Please write out every record exactly, but keep any images out of it.
+++ Records for this task +++
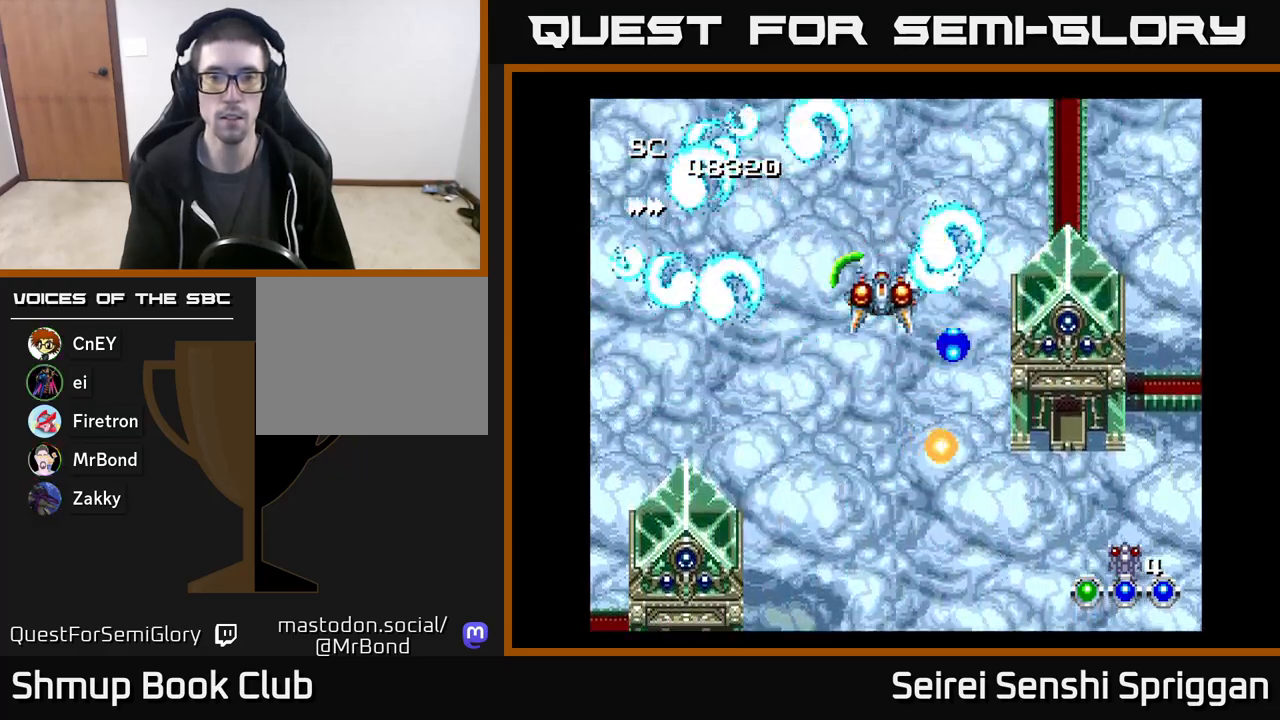
{"buttons": ["X", "DPAD_RIGHT"], "events": [[17, "A", "down"], [150, "A", "up"], [233, "DPAD_RIGHT", "down"], [483, "DPAD_DOWN", "up"]]}
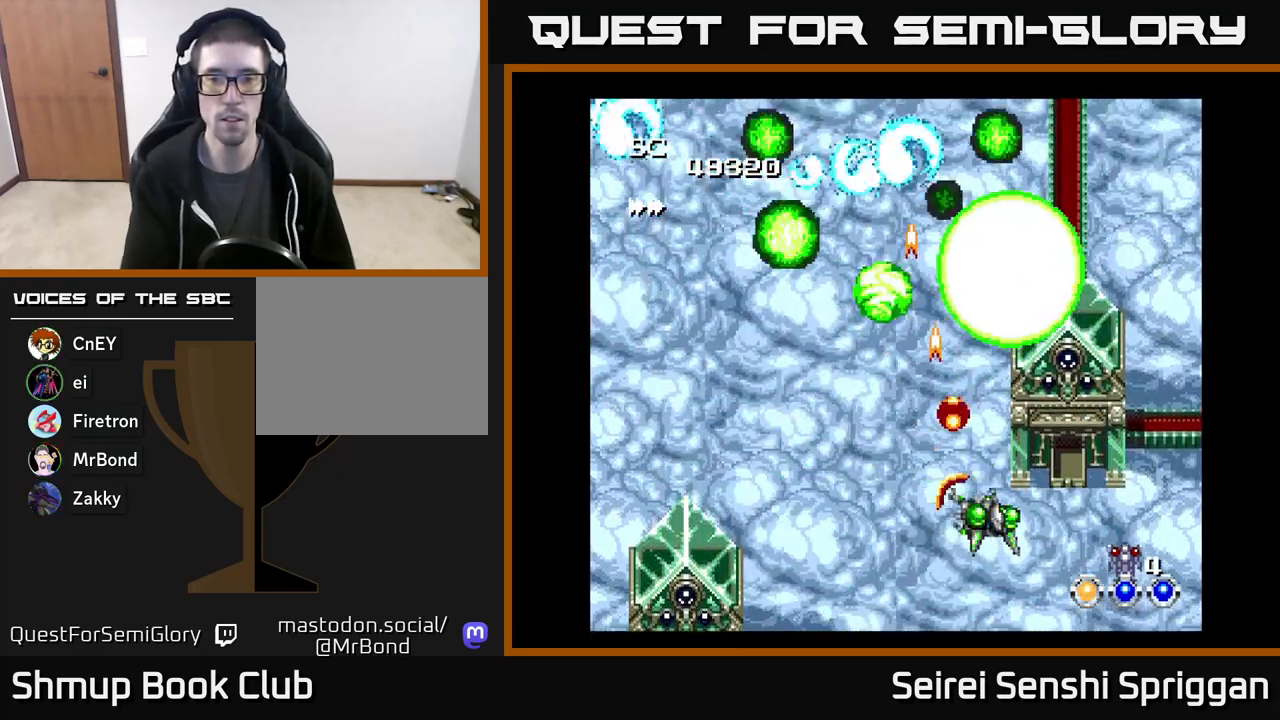
{"buttons": ["X", "DPAD_LEFT"], "events": [[67, "DPAD_RIGHT", "up"], [100, "DPAD_LEFT", "down"], [100, "DPAD_UP", "down"], [433, "DPAD_UP", "up"]]}
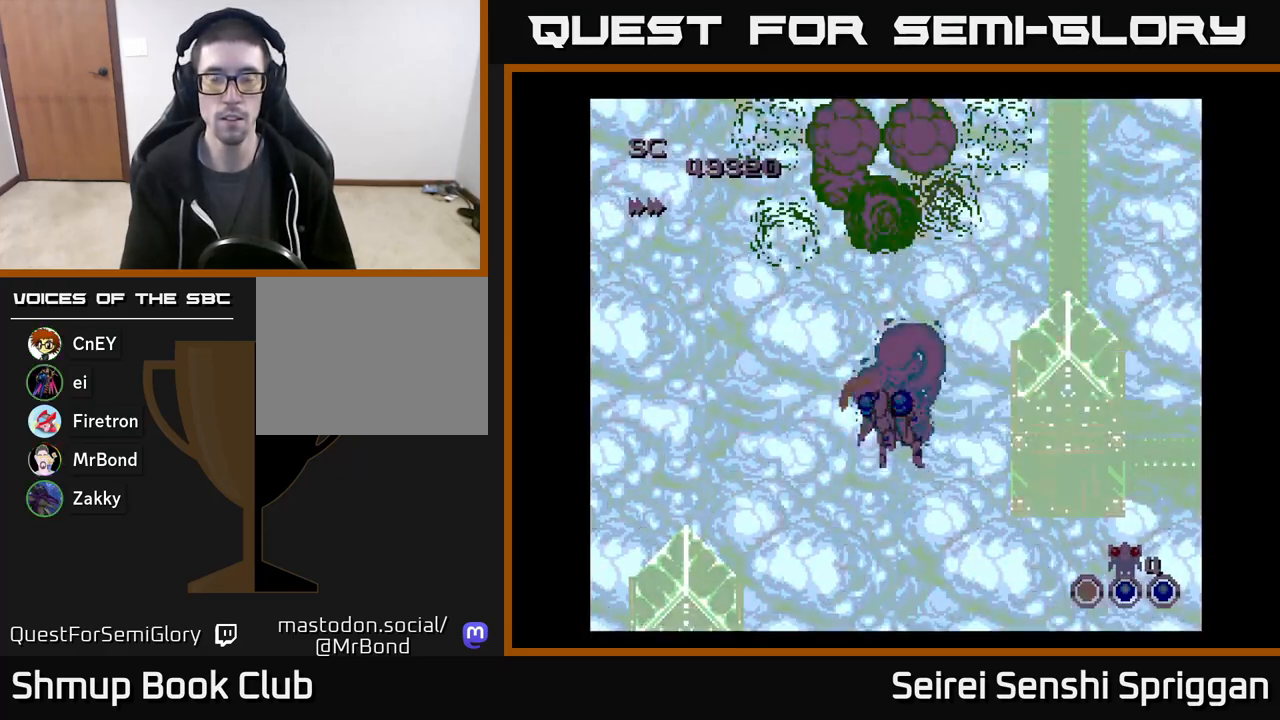
{"buttons": ["X", "DPAD_RIGHT"], "events": [[133, "DPAD_DOWN", "down"], [133, "DPAD_LEFT", "up"], [183, "DPAD_RIGHT", "down"], [467, "DPAD_DOWN", "up"]]}
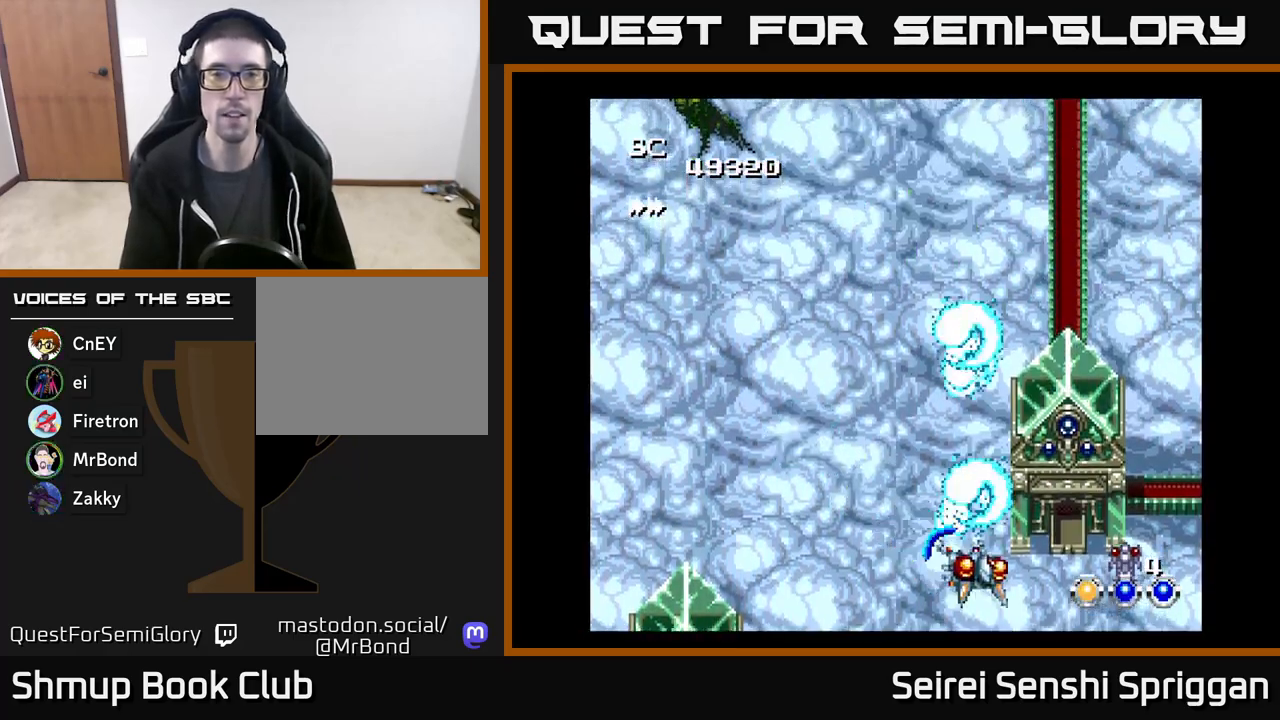
{"buttons": ["X"], "events": [[50, "DPAD_RIGHT", "up"], [150, "DPAD_LEFT", "down"], [300, "DPAD_UP", "down"], [317, "DPAD_LEFT", "up"], [367, "DPAD_UP", "up"]]}
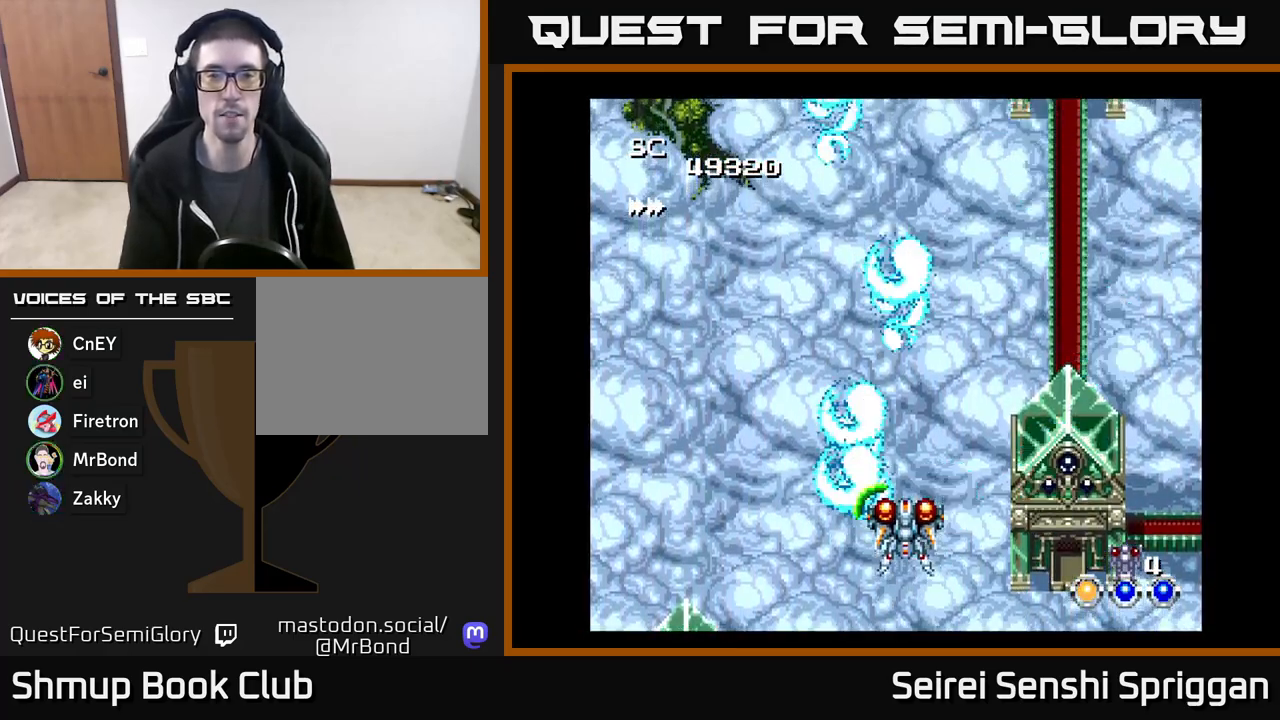
{"buttons": ["X"], "events": [[233, "DPAD_UP", "down"], [467, "DPAD_UP", "up"]]}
+++
## Expected output
{"buttons": ["X", "DPAD_RIGHT"], "events": [[17, "A", "down"], [150, "A", "up"], [233, "DPAD_RIGHT", "down"], [483, "DPAD_DOWN", "up"]]}
{"buttons": ["X", "DPAD_LEFT"], "events": [[67, "DPAD_RIGHT", "up"], [100, "DPAD_LEFT", "down"], [100, "DPAD_UP", "down"], [433, "DPAD_UP", "up"]]}
{"buttons": ["X", "DPAD_RIGHT"], "events": [[133, "DPAD_DOWN", "down"], [133, "DPAD_LEFT", "up"], [183, "DPAD_RIGHT", "down"], [467, "DPAD_DOWN", "up"]]}
{"buttons": ["X"], "events": [[50, "DPAD_RIGHT", "up"], [150, "DPAD_LEFT", "down"], [300, "DPAD_UP", "down"], [317, "DPAD_LEFT", "up"], [367, "DPAD_UP", "up"]]}
{"buttons": ["X"], "events": [[233, "DPAD_UP", "down"], [467, "DPAD_UP", "up"]]}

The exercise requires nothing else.